Through these specific case studies, the applicability of the model recommendation results to different cancer patients can be more intuitively checked and the actual effect of the model can be evaluated.

5. Conclusion

In our works, we use the GAT framework to obtain the entity embedding representation of users, symptoms, recipes, ingredients, and efficacy in the knowledge graph and then take the historical dietary records of users as the input of LSTM to mine the potential connections in the user’s dietary records. Recipe recommendation is regarded as a multiclassification problem. The output of LSTM is passed through the fully connected layer and then output through the softmax function, the full-connection layer is used to extract the features from the output of LSTM, and finally the prediction probability of each recipe is obtained by the softmax function. Extensive experiments demonstrate that PPKG outperforms many baseline methods.

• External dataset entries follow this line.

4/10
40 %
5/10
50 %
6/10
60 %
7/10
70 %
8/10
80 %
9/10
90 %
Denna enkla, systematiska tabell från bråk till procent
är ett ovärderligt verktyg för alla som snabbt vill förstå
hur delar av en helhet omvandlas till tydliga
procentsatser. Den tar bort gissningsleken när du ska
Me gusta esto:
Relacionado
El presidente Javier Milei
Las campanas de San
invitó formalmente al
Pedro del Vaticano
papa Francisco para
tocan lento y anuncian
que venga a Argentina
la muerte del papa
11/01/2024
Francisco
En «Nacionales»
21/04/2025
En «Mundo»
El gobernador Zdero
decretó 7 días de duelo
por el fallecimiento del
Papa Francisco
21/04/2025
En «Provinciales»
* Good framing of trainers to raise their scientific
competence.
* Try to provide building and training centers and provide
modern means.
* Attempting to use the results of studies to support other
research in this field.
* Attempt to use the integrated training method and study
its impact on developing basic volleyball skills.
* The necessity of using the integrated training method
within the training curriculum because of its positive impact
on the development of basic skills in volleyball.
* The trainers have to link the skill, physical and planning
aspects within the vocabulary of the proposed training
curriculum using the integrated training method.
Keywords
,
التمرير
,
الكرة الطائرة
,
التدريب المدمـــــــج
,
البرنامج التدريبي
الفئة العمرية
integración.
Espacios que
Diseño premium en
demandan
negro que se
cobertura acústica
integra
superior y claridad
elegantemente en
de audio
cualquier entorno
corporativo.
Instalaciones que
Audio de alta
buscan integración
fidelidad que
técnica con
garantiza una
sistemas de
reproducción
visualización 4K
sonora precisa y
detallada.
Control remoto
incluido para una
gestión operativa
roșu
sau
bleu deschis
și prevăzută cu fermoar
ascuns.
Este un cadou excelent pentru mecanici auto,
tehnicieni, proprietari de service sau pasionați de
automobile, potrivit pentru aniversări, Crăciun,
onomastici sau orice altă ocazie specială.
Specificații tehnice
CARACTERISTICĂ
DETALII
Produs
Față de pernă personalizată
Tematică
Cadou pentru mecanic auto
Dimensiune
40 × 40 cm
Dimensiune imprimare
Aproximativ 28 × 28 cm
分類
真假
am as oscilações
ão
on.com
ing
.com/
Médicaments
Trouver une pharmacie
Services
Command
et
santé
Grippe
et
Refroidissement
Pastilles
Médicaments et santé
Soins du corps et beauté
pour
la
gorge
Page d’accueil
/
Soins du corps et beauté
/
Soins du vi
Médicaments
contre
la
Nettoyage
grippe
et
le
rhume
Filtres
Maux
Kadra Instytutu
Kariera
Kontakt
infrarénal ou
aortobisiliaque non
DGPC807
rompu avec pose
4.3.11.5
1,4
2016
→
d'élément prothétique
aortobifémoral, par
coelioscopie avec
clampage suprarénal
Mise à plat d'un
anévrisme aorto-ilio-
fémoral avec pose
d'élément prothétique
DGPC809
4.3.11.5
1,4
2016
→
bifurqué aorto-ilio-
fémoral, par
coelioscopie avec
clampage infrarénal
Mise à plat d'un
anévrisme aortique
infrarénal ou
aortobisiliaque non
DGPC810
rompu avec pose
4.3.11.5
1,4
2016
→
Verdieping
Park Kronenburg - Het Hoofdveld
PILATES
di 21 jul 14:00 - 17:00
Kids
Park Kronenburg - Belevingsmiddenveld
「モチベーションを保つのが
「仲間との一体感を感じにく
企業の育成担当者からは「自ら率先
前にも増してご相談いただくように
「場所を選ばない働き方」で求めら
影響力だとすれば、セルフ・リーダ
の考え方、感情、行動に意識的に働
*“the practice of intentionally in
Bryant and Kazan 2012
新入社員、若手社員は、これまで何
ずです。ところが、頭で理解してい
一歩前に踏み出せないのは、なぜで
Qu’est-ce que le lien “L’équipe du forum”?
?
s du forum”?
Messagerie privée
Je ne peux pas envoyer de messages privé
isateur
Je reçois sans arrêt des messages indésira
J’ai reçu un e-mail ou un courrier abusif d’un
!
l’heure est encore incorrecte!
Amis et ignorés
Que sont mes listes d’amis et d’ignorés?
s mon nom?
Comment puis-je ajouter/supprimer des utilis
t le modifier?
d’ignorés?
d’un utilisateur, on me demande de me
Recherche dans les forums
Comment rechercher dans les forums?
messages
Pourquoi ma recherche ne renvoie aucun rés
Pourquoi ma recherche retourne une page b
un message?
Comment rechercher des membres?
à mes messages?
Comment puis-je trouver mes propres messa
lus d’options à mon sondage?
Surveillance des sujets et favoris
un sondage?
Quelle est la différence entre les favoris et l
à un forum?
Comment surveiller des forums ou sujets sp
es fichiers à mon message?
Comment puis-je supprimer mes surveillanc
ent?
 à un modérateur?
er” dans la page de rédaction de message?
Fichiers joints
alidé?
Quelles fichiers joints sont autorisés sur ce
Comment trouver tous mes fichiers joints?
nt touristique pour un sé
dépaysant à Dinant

Due to the limited knowledge sources, the cancer knowledge graph may still be incomplete and inaccurate. We will discuss the importance of continuously updating the knowledge graph in the future to dynamically refine it and ensure up-to-date and reliable knowledge. Considering the impacts of different cancer stages on diet recommendation, we will specify the highly customized nature of cancer diet in the future and discuss the effects of disease stage factors on the model. In our future work, we plan to leverage users’ personal information in two aspects: first, incorporate user data to enhance user-recipe embedding representations. Second, improve recipe recommendation by aggregating more information and increasing diversity. The goal is to provide users with more comprehensive and healthier recipe recommendations tailored to their needs.

Data Availability

The datasets used in this study are available online on the following link anticancer recipe recommendation based on cancer dietary knowledge graph dataset https://github.com/QuinlandQ/Knowledge-Graph-Recommendation accessed on 30 May 2023.

Conflicts of Interest

The authors declare that they have no conflicts of interest.

Authors’ Contributions

Jianchen Tang contributed to development or design of methodology, creation of models, programming and software development, implementation of the computer code and supporting algorithms, and testing of existing code components. Bing Huang contributed to scrub data and maintain research data for initial use and later reuse. Mingshan Xie contributed to ideas and formulation or evolution of overarching research goals and aims.

Acknowledgments

This work was supported in part by the National Natural Science Foundation of China (grant no. 62266010), in part by the cultivation project of Guizhou University (grant no. [2019]57), in part by the research project of Guizhou University for talent introduction (grant no. [2019]31), in part by the higher education research project of Guizhou University (grant no. GDGJYJ2020014), and in part by the first-class curriculum cultivation project of Guizhou University (grant no. XJG2021023).